[Transcribed page contents]
^^^^

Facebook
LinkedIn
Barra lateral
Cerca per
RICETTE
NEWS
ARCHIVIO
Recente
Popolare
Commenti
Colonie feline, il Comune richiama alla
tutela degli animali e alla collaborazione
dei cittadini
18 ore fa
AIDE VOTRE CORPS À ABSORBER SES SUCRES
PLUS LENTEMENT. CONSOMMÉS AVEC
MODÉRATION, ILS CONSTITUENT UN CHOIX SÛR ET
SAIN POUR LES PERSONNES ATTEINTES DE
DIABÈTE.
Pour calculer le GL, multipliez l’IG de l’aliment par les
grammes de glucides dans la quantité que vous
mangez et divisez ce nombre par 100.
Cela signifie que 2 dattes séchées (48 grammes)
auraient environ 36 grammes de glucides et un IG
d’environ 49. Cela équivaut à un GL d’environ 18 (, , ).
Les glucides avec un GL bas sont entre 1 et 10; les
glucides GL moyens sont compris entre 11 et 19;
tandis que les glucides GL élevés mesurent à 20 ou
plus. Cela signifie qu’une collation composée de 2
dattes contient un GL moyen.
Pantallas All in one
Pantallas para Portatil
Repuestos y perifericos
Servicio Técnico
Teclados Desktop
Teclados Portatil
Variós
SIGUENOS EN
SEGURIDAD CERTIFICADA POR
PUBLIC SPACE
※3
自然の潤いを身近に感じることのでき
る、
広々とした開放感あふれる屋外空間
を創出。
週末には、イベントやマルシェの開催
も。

^^^^

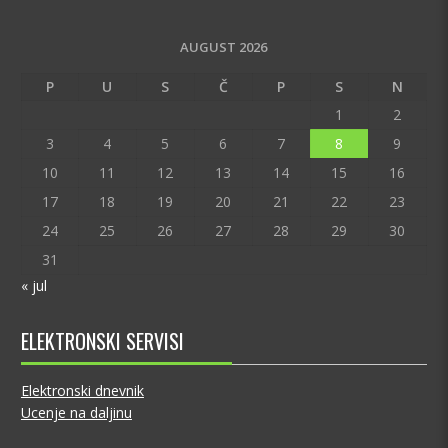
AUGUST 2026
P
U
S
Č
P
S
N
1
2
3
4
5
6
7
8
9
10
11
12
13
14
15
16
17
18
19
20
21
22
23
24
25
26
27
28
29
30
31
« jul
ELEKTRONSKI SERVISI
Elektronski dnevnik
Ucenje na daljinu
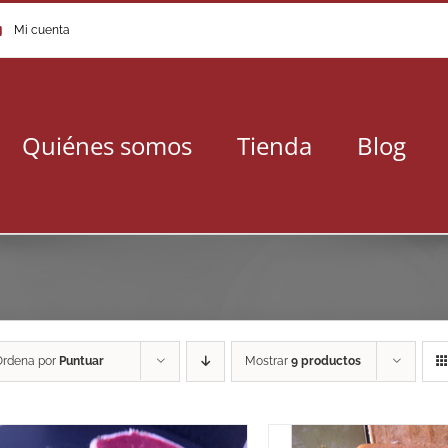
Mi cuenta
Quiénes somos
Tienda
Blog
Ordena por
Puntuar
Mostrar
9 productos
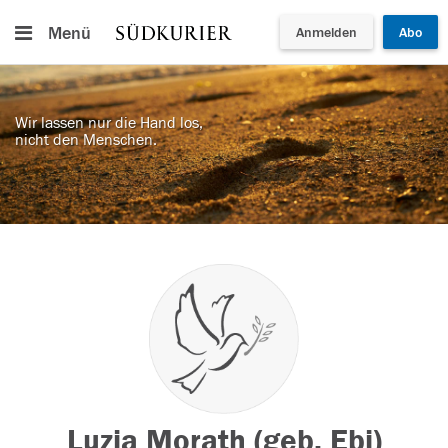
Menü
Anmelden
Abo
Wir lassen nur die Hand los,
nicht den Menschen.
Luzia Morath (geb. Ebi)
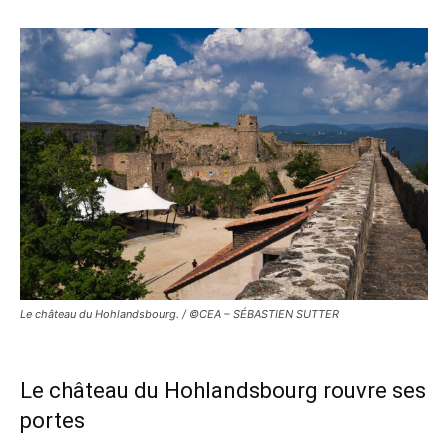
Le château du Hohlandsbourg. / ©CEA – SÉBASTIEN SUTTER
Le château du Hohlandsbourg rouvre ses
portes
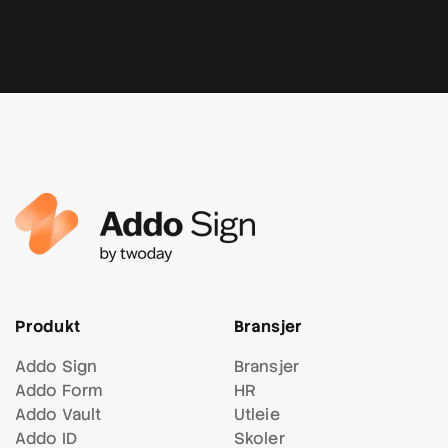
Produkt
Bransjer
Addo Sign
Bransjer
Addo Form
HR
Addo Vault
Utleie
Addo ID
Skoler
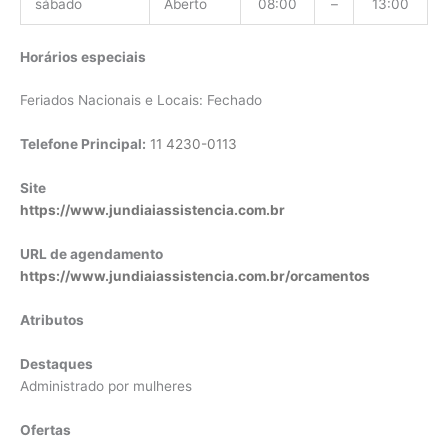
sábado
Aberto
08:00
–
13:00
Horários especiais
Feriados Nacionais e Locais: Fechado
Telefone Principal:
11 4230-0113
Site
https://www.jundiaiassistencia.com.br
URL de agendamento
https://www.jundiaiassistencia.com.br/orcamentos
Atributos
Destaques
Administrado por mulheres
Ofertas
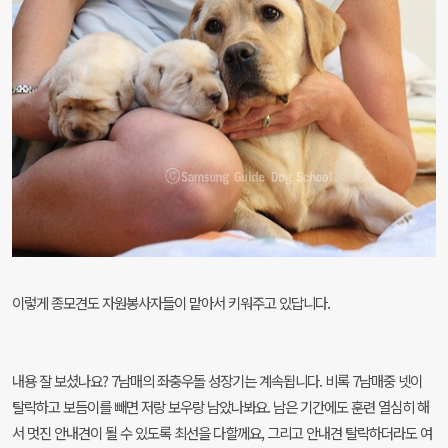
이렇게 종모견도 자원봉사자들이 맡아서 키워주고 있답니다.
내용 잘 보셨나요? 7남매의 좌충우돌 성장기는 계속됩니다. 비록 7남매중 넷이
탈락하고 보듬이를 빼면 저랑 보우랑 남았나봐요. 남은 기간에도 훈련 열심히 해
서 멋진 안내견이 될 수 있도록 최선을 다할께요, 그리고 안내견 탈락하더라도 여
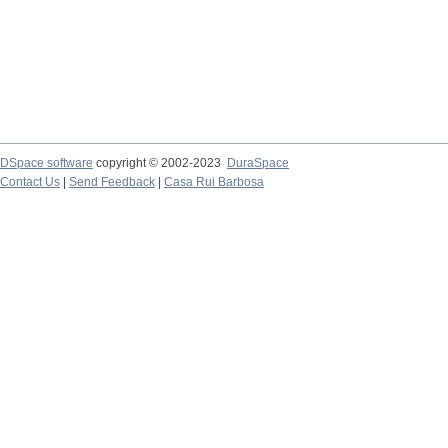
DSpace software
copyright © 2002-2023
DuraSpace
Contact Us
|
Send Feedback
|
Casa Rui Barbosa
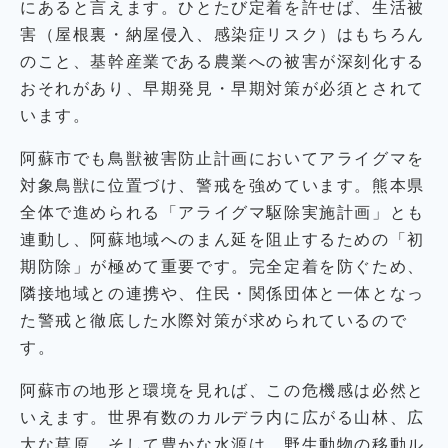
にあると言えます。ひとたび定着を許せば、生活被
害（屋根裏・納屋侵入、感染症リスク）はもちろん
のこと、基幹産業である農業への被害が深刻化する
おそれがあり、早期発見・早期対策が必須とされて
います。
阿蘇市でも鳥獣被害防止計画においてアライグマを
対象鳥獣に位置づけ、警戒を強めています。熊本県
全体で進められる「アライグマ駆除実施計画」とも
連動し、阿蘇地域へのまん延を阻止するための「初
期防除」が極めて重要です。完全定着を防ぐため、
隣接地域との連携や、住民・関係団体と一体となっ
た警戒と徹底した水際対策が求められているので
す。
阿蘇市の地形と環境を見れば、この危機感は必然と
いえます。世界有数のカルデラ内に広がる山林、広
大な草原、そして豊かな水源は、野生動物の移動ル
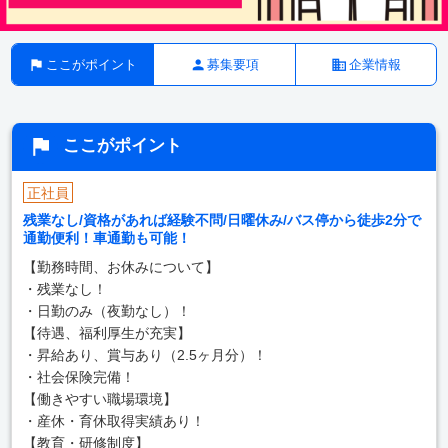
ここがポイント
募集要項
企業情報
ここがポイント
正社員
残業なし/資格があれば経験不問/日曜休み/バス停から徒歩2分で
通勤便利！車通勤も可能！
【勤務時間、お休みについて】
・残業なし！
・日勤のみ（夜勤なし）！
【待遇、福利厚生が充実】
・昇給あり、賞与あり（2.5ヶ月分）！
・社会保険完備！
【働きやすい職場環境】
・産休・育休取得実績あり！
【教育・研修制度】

^^^^

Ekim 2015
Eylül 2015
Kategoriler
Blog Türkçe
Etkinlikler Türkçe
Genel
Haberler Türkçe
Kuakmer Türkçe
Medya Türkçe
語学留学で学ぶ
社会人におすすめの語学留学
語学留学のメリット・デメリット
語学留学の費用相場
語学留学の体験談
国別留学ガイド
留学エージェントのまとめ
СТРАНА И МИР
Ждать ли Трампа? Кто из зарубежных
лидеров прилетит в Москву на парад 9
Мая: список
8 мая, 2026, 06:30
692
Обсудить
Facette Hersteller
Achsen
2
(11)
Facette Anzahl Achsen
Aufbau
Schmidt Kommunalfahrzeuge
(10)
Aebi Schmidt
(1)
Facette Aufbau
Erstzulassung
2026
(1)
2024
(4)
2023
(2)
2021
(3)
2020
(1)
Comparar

^^^^

Prompt = Please go through the data above and copy every line that has the word "Schmidt".

Answer to this task =
Schmidt Kommunalfahrzeuge
Aebi Schmidt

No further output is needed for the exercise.